People often try to get others to like them when initiating and intensifying romances, friendships, and even brief encounters. When they do this they are engaging in affinity seeking.
For decades, scholars interested in relationships focused primarily on static variables associated with liking. For instance, research has long demonstrated that people who share similar attitudes and values like each other more than those who do not. Studies also demonstrate that people are attracted to better-looking individuals. (Of course, there are exceptions to this focus on static variables – ingratiation comes to mind immediately.)
The affinity-seeking construct (Bell & Daly 1984) highlighted a more dynamic and strategic notion suggesting that people intentionally engage in certain behaviors in hopes of engendering liking. For instance, people might systematically highlight their similarity on some attitudes with someone to make the other person see them positively. Or, they might dress up, fix their hair, and even exercise hoping to get another person’s attention (Daly et al. 1983). The key move made in the affinity-seeking construct was emphasizing the strategic intentionality of behaviors that people use to ingratiate themselves to others.
Conceptualizing Affinity Seeking
Affinity seeking falls under the broader rubric of impression management. In Bell and Daly’s (1984) framework, affinity seeking has four major components: (1) antecedent factors such as people’s goals (e.g., to persuade, to generate liking) and the degree to which people are aware they are ingratiating themelves to others; (2) constraints that affect affinity seeking such as personality characteristics, social skills, and various contextual characteristics; (3) specific affinity-seeking strategies; and (4) the responses of others that are the outcomes of individuals’ attempts to generate affinity.

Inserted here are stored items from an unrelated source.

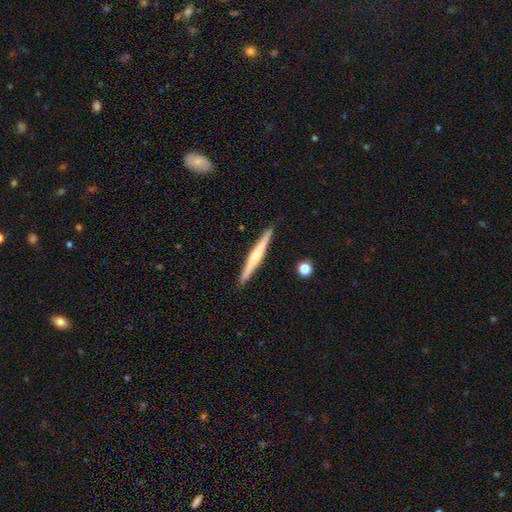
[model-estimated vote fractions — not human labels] featured or disk 59%, smooth 35%, star or artifact 6%. Down the decision tree: edge-on disk — yes (98%); edge-on bulge — rounded (64%); merging — none (91%).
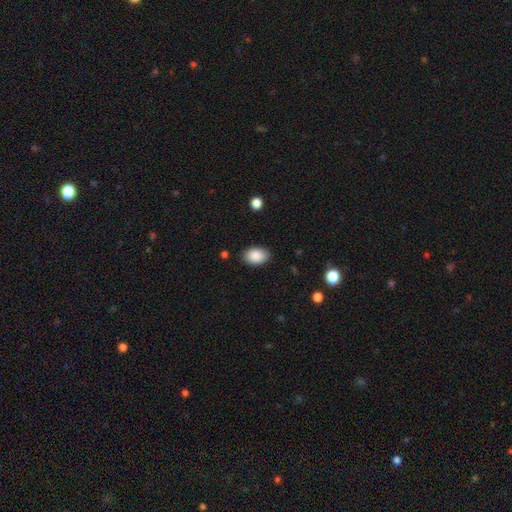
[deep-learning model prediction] Smooth or featured?
  - smooth: 89% *
  - star or artifact: 7%
  - featured or disk: 4%
How rounded?
  - in between: 87% *
  - round: 12%
  - cigar-shaped: 1%
Merging?
  - none: 86% *
  - minor disturbance: 10%
  - major disturbance: 2%
  - merger: 1%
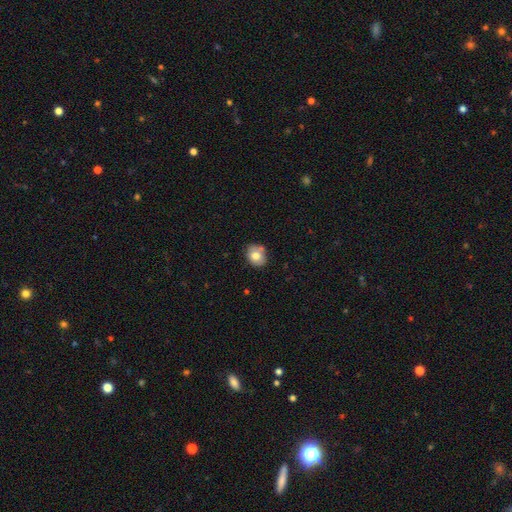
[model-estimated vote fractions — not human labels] smooth 75%, featured or disk 17%, star or artifact 9%. Down the decision tree: how rounded — round (52%); merging — none (66%).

In early research on affinity seeking, Bell and Daly (1984) found 25 major strategies people typically use when they engage in ingratiation. These strategies fall into seven more general clusters: (1) control and visibility (e.g., presenting an interesting self, being dynamic), (2) mutual trust (e.g., being open, appearing trustworthy), (3) politeness (e.g., following conversational rules, conceding control), (4) concern and caring (e.g., listening, confirming the other’s sense of self ), (5) other involvement (e.g., including the other, engaging in nonverbal immediacy), (6) self-involvement (e.g., including oneself, influencing perceptions of closeness), and (7) commonalities (e.g., highlighting similarities, assuming equality).
These seven clusters fall along three dimensions: (1) activity: active/passive (e.g., being dynamic is active, listening is passive); (2) aggressiveness: aggressive/nonaggressive (e.g., physical attractiveness is aggressive, being supportive is nonaggressive); and (3) orientation: self-oriented/other-oriented (e.g., assuming control is self-oriented, including others is other-oriented).
Assessing Affinity-Seeking Skills
Affinity-seeking skills and competency are assessed via observation, peer ratings, and self-ratings. The majority of research on the construct has used a single composite measure of affinity seeking – either self-report (Bell et al. 1987b) or other-perceived. Studies conducted using the composite measure have demonstrated, for example, that people who report using more ingratiation strategies are better liked by others, seen as better conversationalists, and have greater potential as friends.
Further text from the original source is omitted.